Appendix: Instructions for joining: Time capsule 2020

A time capsule is a collection of important objects and information used to communicate with the future! We want you to collect some objects from around your house that help us to tell the story of you!


Things you will need:

Something that makes a noise

Something red

Coloured pens or crayons



Items we need you to collect for your time capsule (choose at least 2 from the 6 suggestions below):


  1. A family heirloom- something that has been passed down from another generation, something that shares a special meaning for you with someone else in your family
  2. A special teddy,toy or blanket? Something that has shared important moments in your life.
  3. A favourite book
  4. Something that represents a favourite song
  5. Something that tells us about your hobbies, talents, and achievements
  6. A photo of special people or a special place



And finally…

No time capsule is complete without including something from the present history. We would also like to know what lockdown and covid-19 has meant to you.

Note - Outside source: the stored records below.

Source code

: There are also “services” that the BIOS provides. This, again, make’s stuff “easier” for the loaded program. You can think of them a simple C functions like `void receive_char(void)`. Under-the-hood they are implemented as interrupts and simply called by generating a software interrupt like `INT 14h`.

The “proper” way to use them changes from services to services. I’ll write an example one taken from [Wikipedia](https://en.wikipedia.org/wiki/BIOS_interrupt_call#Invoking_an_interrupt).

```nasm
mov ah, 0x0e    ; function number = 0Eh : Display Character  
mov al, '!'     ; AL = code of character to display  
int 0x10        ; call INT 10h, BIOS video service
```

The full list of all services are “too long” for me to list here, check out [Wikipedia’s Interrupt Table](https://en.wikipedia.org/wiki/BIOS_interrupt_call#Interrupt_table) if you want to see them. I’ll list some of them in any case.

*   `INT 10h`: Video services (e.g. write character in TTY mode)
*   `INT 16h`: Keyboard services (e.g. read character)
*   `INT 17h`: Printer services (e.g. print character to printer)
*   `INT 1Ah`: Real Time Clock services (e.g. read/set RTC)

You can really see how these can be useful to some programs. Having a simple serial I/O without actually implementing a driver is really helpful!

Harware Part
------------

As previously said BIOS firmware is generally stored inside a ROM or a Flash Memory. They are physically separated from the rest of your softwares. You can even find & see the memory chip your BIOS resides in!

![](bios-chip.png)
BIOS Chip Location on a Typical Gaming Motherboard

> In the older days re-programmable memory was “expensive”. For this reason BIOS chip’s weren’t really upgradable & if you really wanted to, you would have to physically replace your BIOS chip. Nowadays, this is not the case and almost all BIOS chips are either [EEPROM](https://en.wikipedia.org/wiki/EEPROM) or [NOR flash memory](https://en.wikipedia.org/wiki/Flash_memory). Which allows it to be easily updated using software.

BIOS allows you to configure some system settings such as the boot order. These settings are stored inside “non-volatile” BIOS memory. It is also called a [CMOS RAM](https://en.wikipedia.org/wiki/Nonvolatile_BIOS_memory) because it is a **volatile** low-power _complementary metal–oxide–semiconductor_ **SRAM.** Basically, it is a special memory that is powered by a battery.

Please choose an item that represents either:

  • something you have really missed during lockdown.
  • Or something you have realised is really important to you that lockdown has reminded you about (this could be something new or something you had previously forgotten about)

e will meet over zoom to share these items with our time capsule 2020 group. Feel free to share as much or as little as you would like. A zoom code will be sent closer to the time.

You might also need to have someone else (a parent or sibling perhaps) who you can call on if you get stuck with any of our time capsule challenges.  This other person doesn’t need to be part of the call, but they could be around for you to grab if you are not sure about something or need some inspiration!